The Four Funniest Bits from the New Roger Ailes Bio

•  The first time he visited his son’s school, he discovered that they only had what they called a friendship tree. “'What the hell’s a friendship tree he asked the headmaster, who replied, ‘Oh we can’t say the words Merry Christmas.' Before leaving the building, Ailes grabbed a crayon and scrawled ‘Merry Christmas’ on the wall. “You’re frickin’ five years old,” his wife, Elizabeth, reproached him. “Oh, screw ‘em,” Ailes said."

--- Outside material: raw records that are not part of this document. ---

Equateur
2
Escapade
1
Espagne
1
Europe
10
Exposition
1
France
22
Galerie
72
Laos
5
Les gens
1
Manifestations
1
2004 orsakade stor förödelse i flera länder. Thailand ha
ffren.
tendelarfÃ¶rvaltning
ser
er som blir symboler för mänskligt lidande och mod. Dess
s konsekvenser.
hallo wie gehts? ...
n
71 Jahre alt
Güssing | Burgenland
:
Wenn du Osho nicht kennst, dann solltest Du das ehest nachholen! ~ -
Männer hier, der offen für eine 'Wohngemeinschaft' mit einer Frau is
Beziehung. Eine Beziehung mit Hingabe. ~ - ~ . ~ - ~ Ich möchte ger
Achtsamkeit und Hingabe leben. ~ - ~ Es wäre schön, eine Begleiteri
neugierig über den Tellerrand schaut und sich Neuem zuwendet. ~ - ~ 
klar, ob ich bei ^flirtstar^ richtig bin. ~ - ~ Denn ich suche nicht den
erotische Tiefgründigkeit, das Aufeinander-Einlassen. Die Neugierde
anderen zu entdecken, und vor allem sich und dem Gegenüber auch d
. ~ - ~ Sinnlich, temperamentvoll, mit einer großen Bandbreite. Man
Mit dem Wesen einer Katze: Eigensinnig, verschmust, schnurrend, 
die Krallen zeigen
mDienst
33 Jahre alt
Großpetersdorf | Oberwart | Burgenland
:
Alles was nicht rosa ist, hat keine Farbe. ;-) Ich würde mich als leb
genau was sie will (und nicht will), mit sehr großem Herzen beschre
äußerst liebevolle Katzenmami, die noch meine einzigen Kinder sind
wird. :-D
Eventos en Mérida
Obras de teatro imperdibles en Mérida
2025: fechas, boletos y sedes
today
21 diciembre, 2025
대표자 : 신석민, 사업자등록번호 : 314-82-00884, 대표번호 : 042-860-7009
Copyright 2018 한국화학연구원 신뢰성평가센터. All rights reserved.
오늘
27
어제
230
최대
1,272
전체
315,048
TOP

•  In 2007, [Sean] Hannity and [Alan] Colmes’s relationship continued to unravel. "‘There were times he’d freeze Alan out and be curt with him,’ said a former senior producer at Fox. ‘Sean became less close-mouthed about his feelings about Alan. They’d sit on the set right before the show and Sean would say, ‘What’s it going to be like when you’re gone?’"

•  Ailes, at a hotel, as told to Sherman: “'Damnit I’m hungry! Can’t we get some room service? We said, ‘Sure.’ Well, Roger grabs the room service menu. He was kind of agitated and said, ‘I want page three, I want page four, and I want page five and I want it now.'”

•  Ailes to his client, Senator Al D’Amato: “Jesus, nobody likes you. Your own mother wouldn’t vote for you. Do you even have a mother?"